Dramatic advances in the photoluminescence (PL) properties of lanthanide ions embedded in ferroelectric oxides have occurred in recent decades. An example is the repeatable control of PL performance by exerting external physical stimuli (e.g., a magnetic field, an electric field, or temperature difference)1,2,3,4,5,6,7,8 to elucidate the fundamental physics of the process and enable use in tunable optical waveguides, display screens, and biological imaging. With the rapid development of emerging technologies, ferroelectric luminescent materials and devices with unique properties, such as being light weight, transparent, flexible and wearable, are highly desirable for practical applications9,10,11,12. The conventionally used substrate materials for constructing flexible thin-film devices are polymers, ultrathin glasses, and metal foils12. However, the polymers (e.g., polyimide and polyethylene terephthalate) are not thermally stable, thus restricting the growth of high-quality thin films. The glasses are fragile, while the metal foils are nontransparent. The lack of a suitable flexible substrate material has become a bottleneck for this endeavor.

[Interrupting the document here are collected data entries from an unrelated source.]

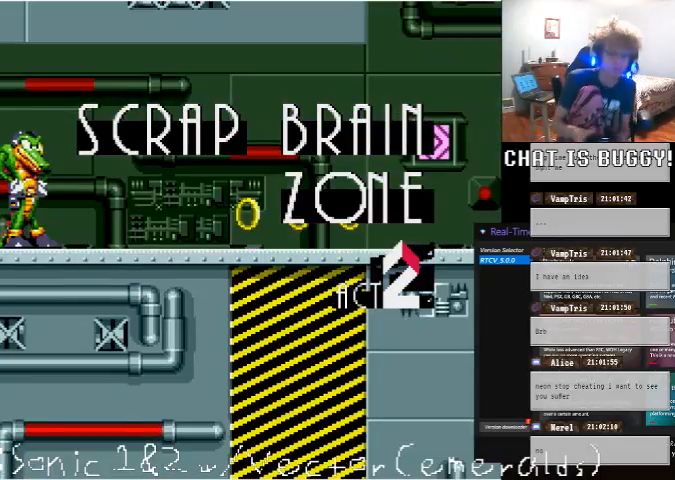
Gameplay with a controller (Xbox layout); each line is a JSON object with the inputs held at the frame after it. "events" lists button and stick changes between this image and that frame as [ms after this image, input, new state], when the widget could be followed in between. Not read: L1 L2 L3 R1 R2 R3 X.
{"buttons": ["DPAD_RIGHT"], "left_stick": "center", "right_stick": "center", "events": [[500, "DPAD_RIGHT", "down"]]}
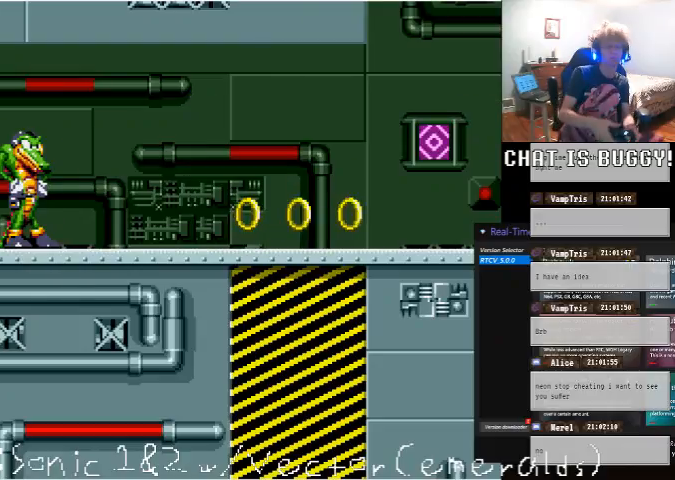
{"buttons": ["DPAD_RIGHT"], "left_stick": "center", "right_stick": "center", "events": []}
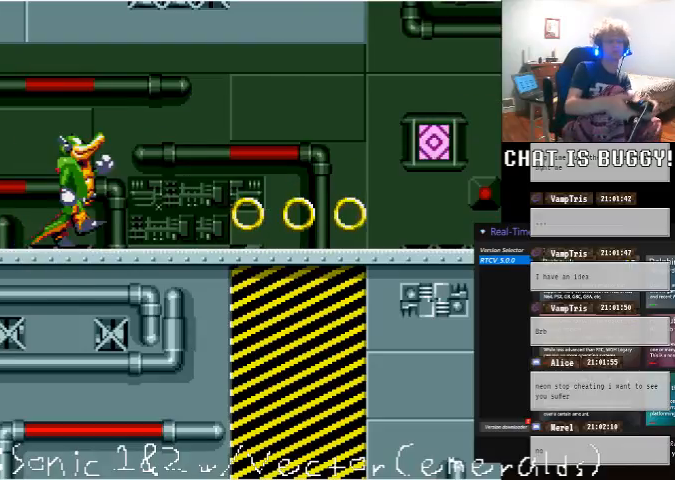
{"buttons": [], "left_stick": "center", "right_stick": "center", "events": [[150, "DPAD_RIGHT", "up"]]}
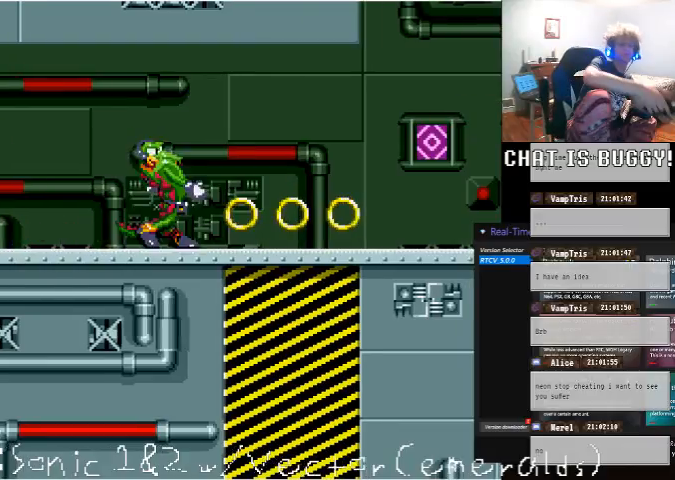
{"buttons": [], "left_stick": "center", "right_stick": "center", "events": [[100, "DPAD_RIGHT", "down"], [350, "DPAD_RIGHT", "up"]]}
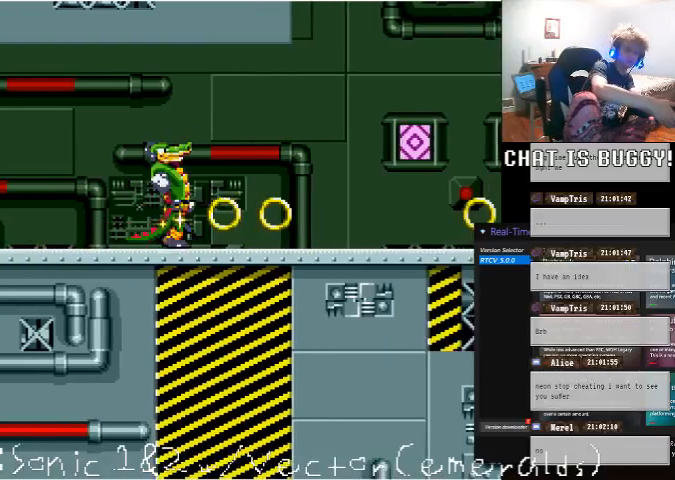
{"buttons": [], "left_stick": "center", "right_stick": "center", "events": [[50, "DPAD_RIGHT", "down"], [300, "DPAD_RIGHT", "up"]]}
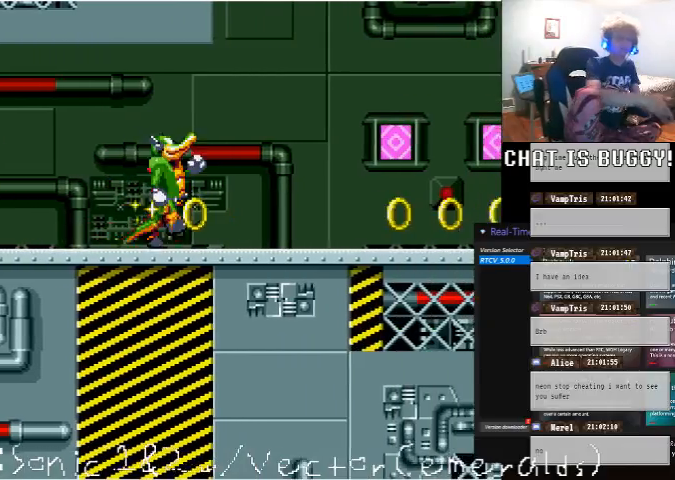
{"buttons": [], "left_stick": "center", "right_stick": "center", "events": []}
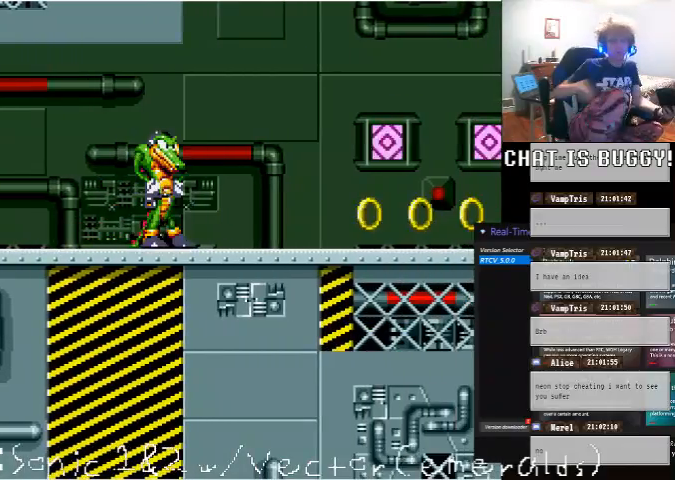
{"buttons": [], "left_stick": "center", "right_stick": "center", "events": []}
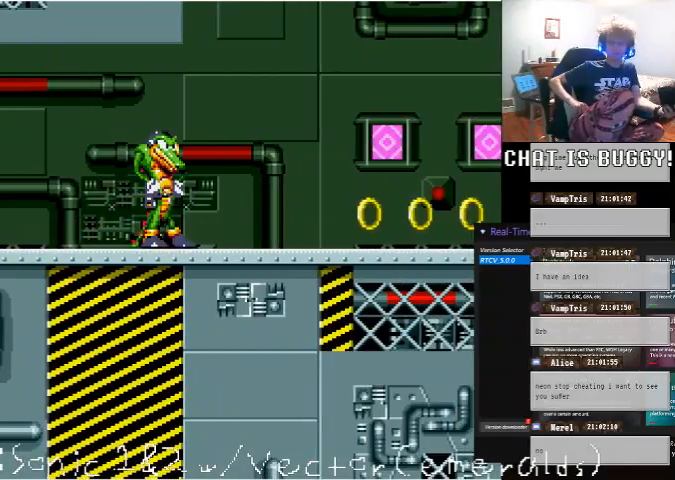
{"buttons": [], "left_stick": "center", "right_stick": "center", "events": []}
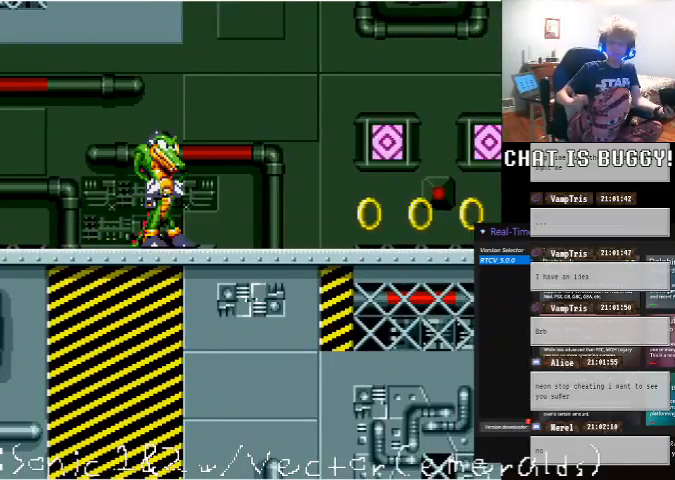
{"buttons": [], "left_stick": "center", "right_stick": "center", "events": []}
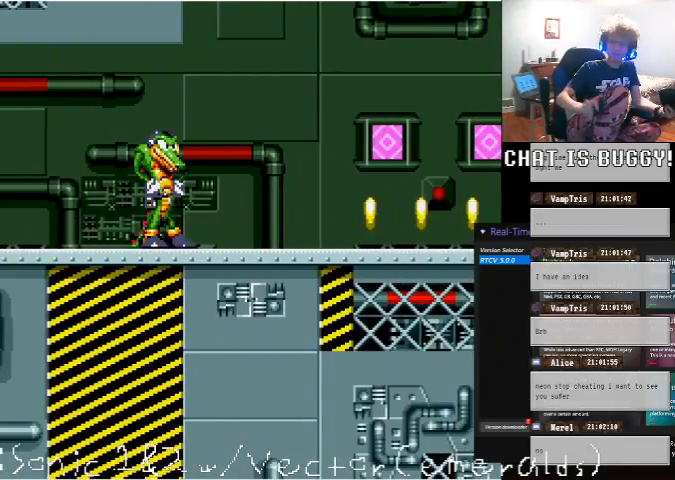
{"buttons": [], "left_stick": "center", "right_stick": "center", "events": []}
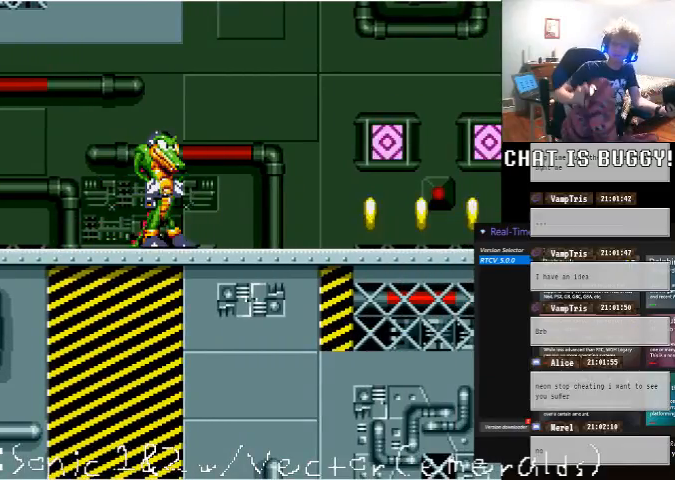
{"buttons": [], "left_stick": "center", "right_stick": "center", "events": []}
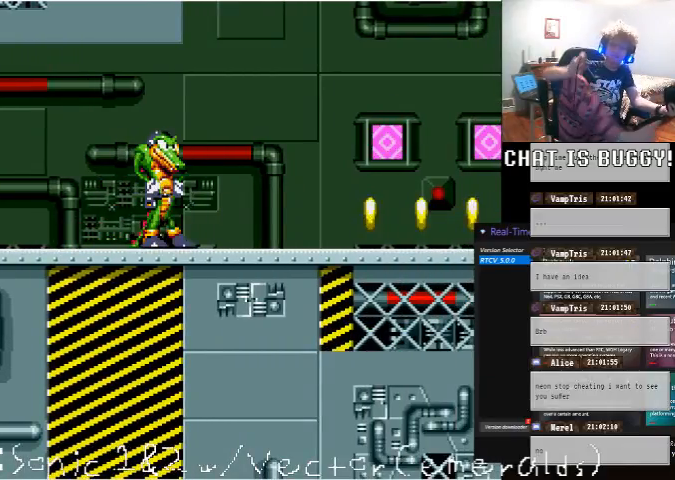
{"buttons": ["DPAD_RIGHT"], "left_stick": "center", "right_stick": "center", "events": [[350, "DPAD_RIGHT", "down"]]}
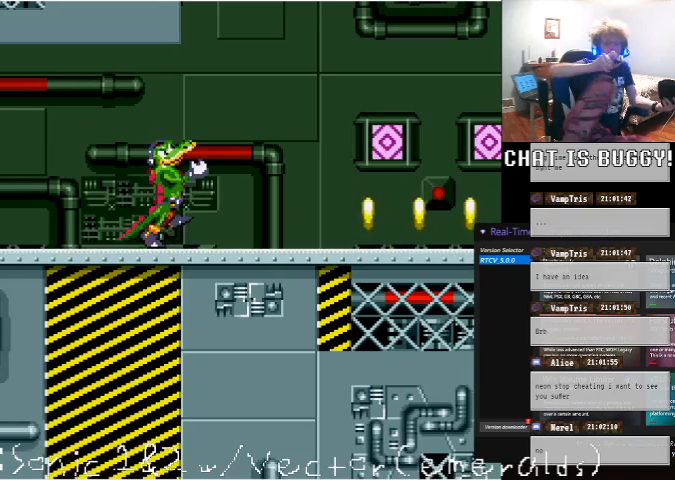
{"buttons": ["DPAD_RIGHT"], "left_stick": "center", "right_stick": "center", "events": []}
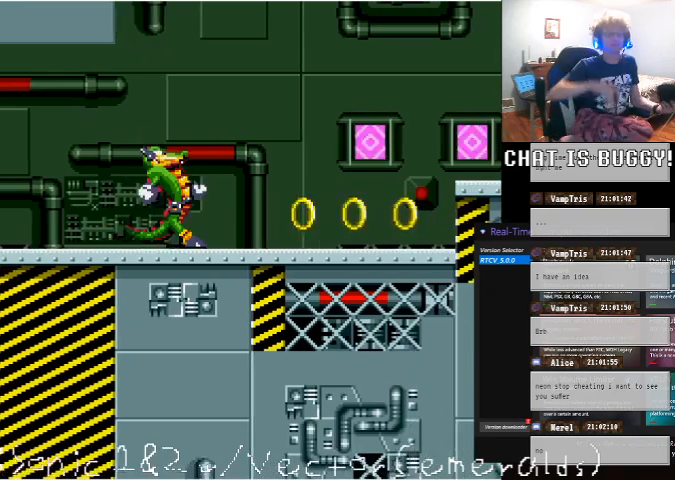
{"buttons": ["DPAD_RIGHT"], "left_stick": "center", "right_stick": "center", "events": []}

Recently, a breakthrough has been made whereby mechanically exfoliated mica with a thickness below 100 μm has been qualified as the substrate material for flexible and transparent oxide heteroepitaxy due to its atomically flat surface, high thermal stability, high transparency, and good mechanical pliability13. A number of flexible functional oxide thin films, including ferroelectric PbZr1−xTixO314,15 and BaTi0.95Co0.05O316, ferrimagnetic Fe3O417, multiferroic BiFeO3–CoFe2O418, metallic MoO219, insulating VO220, and transparent conducting Ba0.96La0.04SnO321, have been successfully developed on mica substrates. The studies have substantiated the integration of oxide films with flexible mica substrates as an effective strategy for obtaining flexible functional devices. In addition, by bending the mica, the produced mechanical strain can markedly manipulate the physical properties (e.g., Curie temperature, coercive field, and ferromagnetic resonance) of the flexible thin films deposited on it22,23. Such a remarkable approach of using mica crystals as substrates makes it possible to prepare flexible and transparent luminescent thin films. If an appropriate rare-earth-doped ferroelectric thin film material is chosen, it is also highly likely to achieve mechanically tunable PL performance for wearable luminescent device applications.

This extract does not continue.